About this task: How many lines of the entries hold the string "tspan"? Reply with the number alone.

---- Input records

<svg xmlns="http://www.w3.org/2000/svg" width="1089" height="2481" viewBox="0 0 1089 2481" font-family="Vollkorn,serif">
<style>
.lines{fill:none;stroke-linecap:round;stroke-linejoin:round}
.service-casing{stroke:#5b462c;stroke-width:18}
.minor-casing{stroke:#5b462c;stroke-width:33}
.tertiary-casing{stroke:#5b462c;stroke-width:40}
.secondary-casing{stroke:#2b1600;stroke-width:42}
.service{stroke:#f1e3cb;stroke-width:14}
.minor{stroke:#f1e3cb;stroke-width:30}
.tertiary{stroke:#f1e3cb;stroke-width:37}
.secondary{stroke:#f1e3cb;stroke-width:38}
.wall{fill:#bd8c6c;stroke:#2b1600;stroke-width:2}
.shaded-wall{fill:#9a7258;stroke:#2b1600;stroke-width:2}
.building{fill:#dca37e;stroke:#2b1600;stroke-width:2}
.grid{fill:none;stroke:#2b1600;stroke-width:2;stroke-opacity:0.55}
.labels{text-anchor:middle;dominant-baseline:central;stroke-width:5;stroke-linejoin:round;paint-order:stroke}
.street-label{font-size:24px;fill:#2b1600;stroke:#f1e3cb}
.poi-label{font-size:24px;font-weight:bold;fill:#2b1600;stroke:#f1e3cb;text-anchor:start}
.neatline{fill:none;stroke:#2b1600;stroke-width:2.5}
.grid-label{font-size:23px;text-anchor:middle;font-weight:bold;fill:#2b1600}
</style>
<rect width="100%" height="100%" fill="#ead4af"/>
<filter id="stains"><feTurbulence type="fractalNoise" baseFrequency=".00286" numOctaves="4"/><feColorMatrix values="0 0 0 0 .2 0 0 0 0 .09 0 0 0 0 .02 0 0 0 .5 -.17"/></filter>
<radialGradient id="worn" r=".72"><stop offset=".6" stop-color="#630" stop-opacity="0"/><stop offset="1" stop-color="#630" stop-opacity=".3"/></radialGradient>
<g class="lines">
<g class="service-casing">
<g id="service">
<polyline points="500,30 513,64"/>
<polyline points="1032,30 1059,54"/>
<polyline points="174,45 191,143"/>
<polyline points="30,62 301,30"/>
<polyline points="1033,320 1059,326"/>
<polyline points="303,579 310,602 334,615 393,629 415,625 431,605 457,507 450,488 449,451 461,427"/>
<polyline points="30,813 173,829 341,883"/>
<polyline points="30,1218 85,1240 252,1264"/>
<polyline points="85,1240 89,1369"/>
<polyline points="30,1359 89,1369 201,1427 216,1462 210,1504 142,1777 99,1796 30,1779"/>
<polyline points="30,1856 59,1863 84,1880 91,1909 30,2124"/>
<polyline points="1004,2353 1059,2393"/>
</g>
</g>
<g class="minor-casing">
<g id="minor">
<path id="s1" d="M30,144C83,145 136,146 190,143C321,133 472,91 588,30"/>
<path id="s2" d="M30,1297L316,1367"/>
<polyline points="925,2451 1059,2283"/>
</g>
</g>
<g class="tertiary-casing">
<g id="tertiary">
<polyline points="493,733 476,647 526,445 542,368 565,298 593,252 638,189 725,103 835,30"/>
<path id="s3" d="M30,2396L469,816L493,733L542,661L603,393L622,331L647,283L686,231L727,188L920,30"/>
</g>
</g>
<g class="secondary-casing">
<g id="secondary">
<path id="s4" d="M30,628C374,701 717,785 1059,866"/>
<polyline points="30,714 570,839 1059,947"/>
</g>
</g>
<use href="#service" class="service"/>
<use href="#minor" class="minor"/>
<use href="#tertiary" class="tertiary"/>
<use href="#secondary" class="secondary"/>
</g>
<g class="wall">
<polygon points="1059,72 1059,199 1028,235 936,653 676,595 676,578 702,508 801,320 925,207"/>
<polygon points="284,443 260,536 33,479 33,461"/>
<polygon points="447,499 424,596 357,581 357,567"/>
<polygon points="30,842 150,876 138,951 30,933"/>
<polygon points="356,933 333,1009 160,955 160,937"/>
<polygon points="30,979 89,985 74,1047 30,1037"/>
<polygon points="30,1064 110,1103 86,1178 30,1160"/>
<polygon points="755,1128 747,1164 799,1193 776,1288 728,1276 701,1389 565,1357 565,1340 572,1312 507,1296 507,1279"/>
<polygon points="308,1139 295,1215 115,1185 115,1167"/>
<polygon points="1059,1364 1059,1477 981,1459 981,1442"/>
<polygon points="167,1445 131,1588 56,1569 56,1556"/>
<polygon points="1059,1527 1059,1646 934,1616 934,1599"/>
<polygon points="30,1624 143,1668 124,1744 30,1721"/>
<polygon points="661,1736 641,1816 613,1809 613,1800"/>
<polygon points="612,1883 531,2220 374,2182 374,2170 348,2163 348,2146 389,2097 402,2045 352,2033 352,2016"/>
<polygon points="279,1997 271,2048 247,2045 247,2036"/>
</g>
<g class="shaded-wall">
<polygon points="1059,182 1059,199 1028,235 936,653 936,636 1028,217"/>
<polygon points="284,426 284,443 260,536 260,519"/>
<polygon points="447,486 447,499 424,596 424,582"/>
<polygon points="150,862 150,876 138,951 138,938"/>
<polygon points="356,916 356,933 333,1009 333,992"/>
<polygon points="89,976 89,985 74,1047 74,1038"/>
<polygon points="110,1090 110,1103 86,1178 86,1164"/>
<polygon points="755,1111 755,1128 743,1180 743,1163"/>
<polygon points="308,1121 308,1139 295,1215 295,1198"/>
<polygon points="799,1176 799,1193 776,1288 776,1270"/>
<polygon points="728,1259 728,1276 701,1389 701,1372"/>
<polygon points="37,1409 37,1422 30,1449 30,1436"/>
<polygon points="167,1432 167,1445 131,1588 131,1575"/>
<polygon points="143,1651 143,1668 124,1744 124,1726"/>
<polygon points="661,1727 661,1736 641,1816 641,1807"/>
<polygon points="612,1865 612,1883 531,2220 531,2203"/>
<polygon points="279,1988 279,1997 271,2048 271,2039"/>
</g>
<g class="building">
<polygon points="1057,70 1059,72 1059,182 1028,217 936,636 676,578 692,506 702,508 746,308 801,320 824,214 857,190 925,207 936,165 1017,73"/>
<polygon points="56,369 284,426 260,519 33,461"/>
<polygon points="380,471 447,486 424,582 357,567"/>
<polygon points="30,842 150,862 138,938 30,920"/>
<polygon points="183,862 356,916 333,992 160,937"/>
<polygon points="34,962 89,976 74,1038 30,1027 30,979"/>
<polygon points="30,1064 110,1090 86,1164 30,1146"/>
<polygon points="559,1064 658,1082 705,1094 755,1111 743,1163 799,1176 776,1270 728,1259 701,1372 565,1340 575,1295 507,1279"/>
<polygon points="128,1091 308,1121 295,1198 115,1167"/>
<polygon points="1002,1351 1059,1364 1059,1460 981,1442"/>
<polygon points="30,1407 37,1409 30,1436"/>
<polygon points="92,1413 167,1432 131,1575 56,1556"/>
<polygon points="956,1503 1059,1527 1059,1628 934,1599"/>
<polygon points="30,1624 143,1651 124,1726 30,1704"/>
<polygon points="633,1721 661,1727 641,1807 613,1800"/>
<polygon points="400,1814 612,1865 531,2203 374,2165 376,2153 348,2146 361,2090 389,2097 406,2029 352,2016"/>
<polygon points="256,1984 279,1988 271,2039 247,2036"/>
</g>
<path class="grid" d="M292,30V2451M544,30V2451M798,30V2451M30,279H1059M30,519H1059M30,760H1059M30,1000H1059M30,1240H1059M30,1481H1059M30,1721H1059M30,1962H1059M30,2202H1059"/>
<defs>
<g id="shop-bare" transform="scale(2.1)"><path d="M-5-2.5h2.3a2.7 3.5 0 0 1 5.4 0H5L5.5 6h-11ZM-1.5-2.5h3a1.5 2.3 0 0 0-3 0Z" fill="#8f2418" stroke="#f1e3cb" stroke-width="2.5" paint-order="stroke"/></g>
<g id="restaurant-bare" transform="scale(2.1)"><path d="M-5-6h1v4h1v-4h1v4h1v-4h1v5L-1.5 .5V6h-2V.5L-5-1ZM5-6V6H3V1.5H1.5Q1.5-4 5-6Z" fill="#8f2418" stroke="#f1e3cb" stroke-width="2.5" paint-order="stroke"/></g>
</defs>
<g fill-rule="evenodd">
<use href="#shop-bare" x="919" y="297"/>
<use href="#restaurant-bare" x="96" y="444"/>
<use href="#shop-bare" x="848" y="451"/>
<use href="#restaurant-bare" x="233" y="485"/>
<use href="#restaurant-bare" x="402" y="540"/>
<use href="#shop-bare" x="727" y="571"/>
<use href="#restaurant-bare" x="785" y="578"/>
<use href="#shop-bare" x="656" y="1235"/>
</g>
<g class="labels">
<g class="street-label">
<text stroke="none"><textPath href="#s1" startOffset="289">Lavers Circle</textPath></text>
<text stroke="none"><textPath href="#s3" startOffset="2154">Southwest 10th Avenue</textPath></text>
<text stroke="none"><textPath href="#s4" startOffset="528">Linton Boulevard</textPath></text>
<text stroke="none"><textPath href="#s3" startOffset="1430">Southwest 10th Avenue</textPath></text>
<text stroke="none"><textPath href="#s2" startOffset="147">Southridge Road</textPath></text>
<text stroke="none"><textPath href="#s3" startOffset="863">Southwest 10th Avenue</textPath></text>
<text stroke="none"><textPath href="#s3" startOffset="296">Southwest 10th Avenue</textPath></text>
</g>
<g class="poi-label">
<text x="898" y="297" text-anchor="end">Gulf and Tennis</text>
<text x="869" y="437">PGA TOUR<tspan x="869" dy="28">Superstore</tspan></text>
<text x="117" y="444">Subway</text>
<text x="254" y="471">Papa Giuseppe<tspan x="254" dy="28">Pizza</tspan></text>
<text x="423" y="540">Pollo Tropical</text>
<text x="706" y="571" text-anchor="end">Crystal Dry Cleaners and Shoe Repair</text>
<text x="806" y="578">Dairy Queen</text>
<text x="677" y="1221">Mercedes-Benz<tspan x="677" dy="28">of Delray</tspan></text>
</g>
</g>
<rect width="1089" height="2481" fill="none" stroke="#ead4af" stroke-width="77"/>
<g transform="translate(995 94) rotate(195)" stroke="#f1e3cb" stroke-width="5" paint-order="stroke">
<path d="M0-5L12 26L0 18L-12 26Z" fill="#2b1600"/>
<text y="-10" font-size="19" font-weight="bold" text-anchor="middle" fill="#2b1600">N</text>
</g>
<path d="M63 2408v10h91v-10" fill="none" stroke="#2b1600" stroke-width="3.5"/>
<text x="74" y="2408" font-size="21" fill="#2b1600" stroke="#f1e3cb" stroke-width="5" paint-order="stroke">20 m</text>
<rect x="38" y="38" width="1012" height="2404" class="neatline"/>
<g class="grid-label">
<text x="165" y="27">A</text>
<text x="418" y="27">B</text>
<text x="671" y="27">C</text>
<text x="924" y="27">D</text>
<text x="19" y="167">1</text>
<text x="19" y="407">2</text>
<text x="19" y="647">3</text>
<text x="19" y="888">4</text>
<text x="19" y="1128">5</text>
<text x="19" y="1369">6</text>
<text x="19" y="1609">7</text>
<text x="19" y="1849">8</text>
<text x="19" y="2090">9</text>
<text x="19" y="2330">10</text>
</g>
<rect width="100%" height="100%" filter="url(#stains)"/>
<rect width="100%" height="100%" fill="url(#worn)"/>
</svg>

--------

Answer to the exercise: 3